### Task directions
Copy out, word for word, the lines of the data from the one containing "während der APO-Zeit" through the one containing "Fixierung wurde in".

[Saved data entries]
☆ ☆ ☆

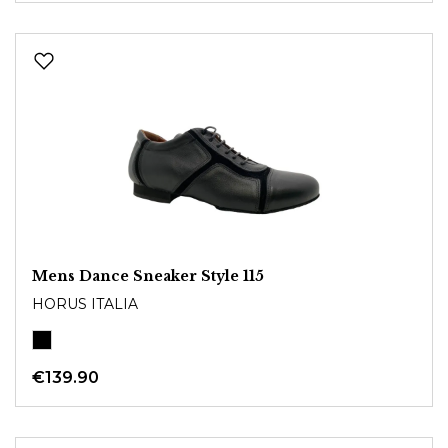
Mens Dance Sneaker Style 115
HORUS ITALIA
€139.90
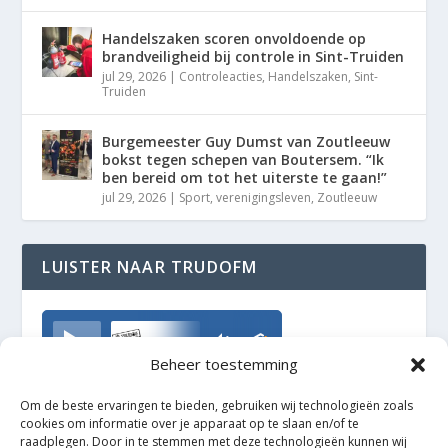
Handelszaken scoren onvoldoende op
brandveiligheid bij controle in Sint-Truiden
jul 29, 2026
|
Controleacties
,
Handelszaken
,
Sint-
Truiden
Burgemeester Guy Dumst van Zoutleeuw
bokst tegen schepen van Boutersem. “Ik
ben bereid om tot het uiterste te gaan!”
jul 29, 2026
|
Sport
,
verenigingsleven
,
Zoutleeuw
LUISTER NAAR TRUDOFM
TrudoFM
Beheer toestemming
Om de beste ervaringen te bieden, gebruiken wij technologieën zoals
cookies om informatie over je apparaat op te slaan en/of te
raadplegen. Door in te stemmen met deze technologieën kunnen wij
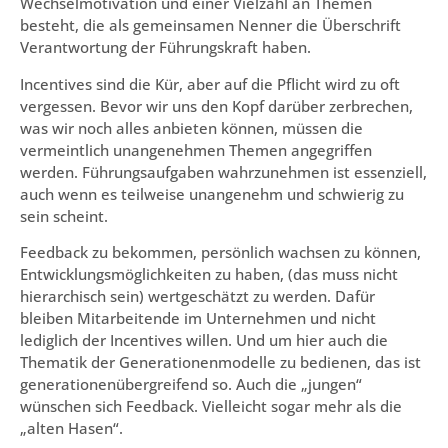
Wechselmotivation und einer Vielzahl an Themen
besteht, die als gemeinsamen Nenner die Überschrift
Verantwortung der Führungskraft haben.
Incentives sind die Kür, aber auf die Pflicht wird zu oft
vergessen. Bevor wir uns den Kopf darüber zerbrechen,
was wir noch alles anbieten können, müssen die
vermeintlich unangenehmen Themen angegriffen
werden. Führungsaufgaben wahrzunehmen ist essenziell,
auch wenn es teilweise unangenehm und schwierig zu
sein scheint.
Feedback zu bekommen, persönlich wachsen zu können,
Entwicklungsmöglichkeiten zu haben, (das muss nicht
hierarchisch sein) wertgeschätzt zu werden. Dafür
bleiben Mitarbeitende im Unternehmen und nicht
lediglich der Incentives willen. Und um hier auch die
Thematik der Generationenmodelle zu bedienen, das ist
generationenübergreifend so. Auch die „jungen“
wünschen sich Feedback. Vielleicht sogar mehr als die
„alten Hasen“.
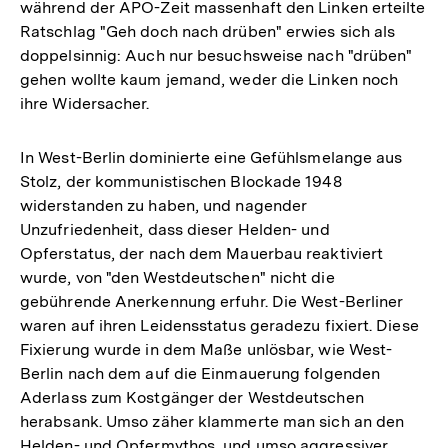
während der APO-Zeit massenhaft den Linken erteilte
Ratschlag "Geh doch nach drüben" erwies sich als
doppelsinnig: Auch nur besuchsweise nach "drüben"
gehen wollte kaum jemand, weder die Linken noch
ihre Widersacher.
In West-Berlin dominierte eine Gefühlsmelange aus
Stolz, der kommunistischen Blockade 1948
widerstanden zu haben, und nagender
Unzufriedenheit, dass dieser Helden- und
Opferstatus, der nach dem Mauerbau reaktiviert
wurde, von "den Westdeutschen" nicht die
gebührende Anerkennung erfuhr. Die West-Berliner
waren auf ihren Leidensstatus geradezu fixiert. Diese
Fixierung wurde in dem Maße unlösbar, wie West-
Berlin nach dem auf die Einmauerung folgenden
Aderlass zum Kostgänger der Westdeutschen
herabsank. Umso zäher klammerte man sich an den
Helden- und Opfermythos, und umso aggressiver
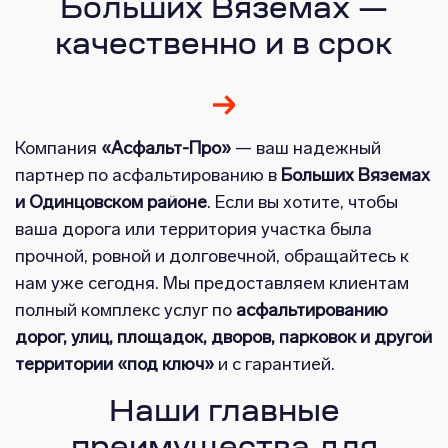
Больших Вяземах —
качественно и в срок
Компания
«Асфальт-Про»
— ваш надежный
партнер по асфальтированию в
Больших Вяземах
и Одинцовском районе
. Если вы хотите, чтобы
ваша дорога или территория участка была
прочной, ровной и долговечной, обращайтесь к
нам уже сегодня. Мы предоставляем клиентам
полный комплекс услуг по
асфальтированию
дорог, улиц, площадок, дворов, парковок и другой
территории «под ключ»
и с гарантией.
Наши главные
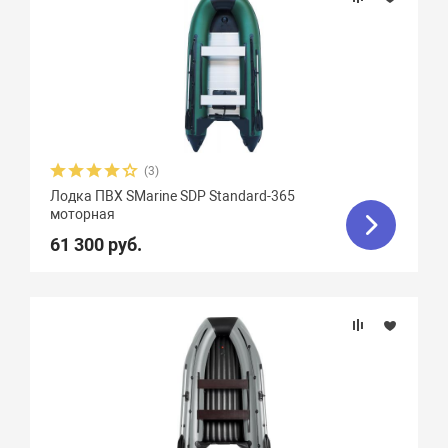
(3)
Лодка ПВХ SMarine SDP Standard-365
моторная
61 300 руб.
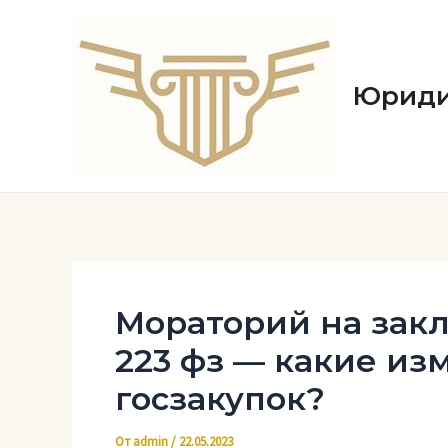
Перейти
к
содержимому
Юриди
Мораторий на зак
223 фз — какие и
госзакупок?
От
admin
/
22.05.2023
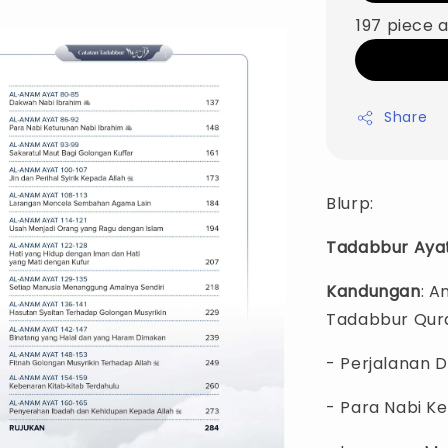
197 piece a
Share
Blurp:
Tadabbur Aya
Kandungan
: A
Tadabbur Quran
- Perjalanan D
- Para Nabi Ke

☆ ☆ ☆

### Exercise result
während der APO-Zeit massenhaft den Linken erteilte
Ratschlag "Geh doch nach drüben" erwies sich als
doppelsinnig: Auch nur besuchsweise nach "drüben"
gehen wollte kaum jemand, weder die Linken noch
ihre Widersacher.
In West-Berlin dominierte eine Gefühlsmelange aus
Stolz, der kommunistischen Blockade 1948
widerstanden zu haben, und nagender
Unzufriedenheit, dass dieser Helden- und
Opferstatus, der nach dem Mauerbau reaktiviert
wurde, von "den Westdeutschen" nicht die
gebührende Anerkennung erfuhr. Die West-Berliner
waren auf ihren Leidensstatus geradezu fixiert. Diese
Fixierung wurde in dem Maße unlösbar, wie West-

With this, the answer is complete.